What is being asked: Reproduce the diagram source of every entry, replacing each "Source Code Pro" with "Fira Code" and leaving everything else unchanged. Omit the pictures from your answer.

Data supplied:
___
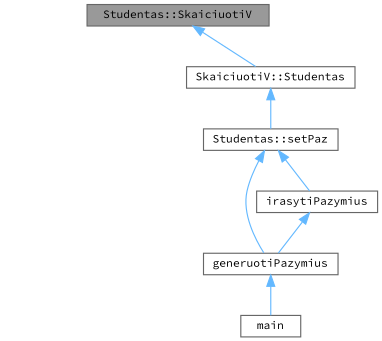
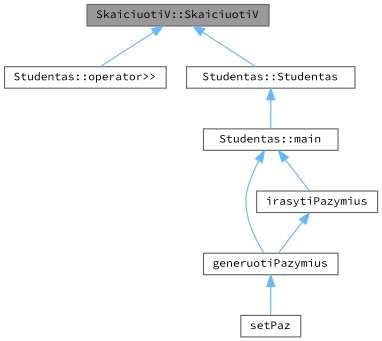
  digraph {
    fontname="Source Code Pro"
    rankdir=TB
    node [color=grey40 fillcolor=white fontname="Source Code Pro" fontsize=10 shape=box style=filled]
    edge [color=steelblue1 dir=back fontname="Source Code Pro" fontsize=10 labelfontname=Helvetica labelfontsize=10 style=solid]
-   n1 [color=gray40 fillcolor=grey60 fontcolor=black height=0.2 label="Studentas::SkaiciuotiV" width=0.4]
-   n3 [height=0.2 label="SkaiciuotiV::Studentas" width=0.4]
-   n4 [height=0.2 label="Studentas::setPaz" width=0.4]
+   n1 [color=gray40 fillcolor=grey60 fontcolor=black height=0.2 label="SkaiciuotiV::SkaiciuotiV" width=0.4]
+   n2 [height=0.2 label="Studentas::operator\>\>" width=0.4]
+   n3 [height=0.2 label="Studentas::Studentas" width=0.4]
+   n4 [height=0.2 label="Studentas::main" width=0.4]
    n5 [height=0.2 label=generuotiPazymius width=0.4]
    n6 [height=0.2 label=irasytiPazymius width=0.4]
-   n7 [height=0.2 label=main width=0.4]
+   n7 [height=0.2 label=setPaz width=0.4]
+   n1 -> n2
    n1 -> n3
    n3 -> n4
    n4 -> n5
    n4 -> n6
    n5 -> n7
    n6 -> n5
  }
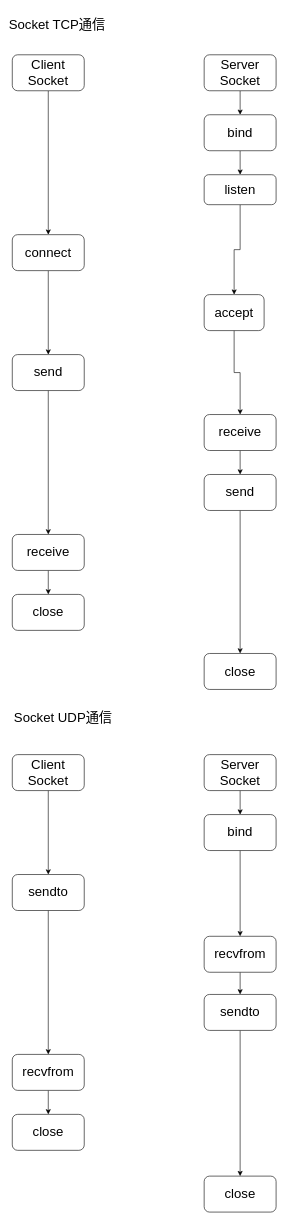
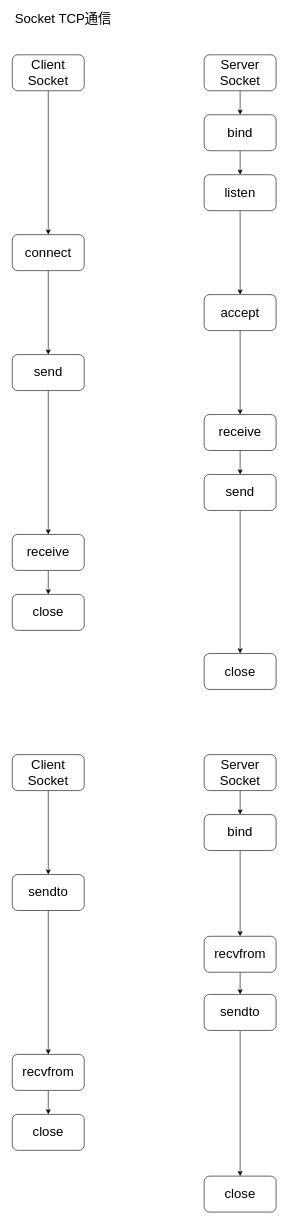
___
Complete answer:
  digraph {
    fontname="Fira Code"
    rankdir=TB
    node [color=grey40 fillcolor=white fontname="Fira Code" fontsize=10 shape=box style=filled]
    edge [color=steelblue1 dir=back fontname="Fira Code" fontsize=10 labelfontname=Helvetica labelfontsize=10 style=solid]
-   n1 [color=gray40 fillcolor=grey60 fontcolor=black height=0.2 label="Studentas::SkaiciuotiV" width=0.4]
-   n3 [height=0.2 label="SkaiciuotiV::Studentas" width=0.4]
-   n4 [height=0.2 label="Studentas::setPaz" width=0.4]
+   n1 [color=gray40 fillcolor=grey60 fontcolor=black height=0.2 label="SkaiciuotiV::SkaiciuotiV" width=0.4]
+   n2 [height=0.2 label="Studentas::operator\>\>" width=0.4]
+   n3 [height=0.2 label="Studentas::Studentas" width=0.4]
+   n4 [height=0.2 label="Studentas::main" width=0.4]
    n5 [height=0.2 label=generuotiPazymius width=0.4]
    n6 [height=0.2 label=irasytiPazymius width=0.4]
-   n7 [height=0.2 label=main width=0.4]
+   n7 [height=0.2 label=setPaz width=0.4]
+   n1 -> n2
    n1 -> n3
    n3 -> n4
    n4 -> n5
    n4 -> n6
    n5 -> n7
    n6 -> n5
  }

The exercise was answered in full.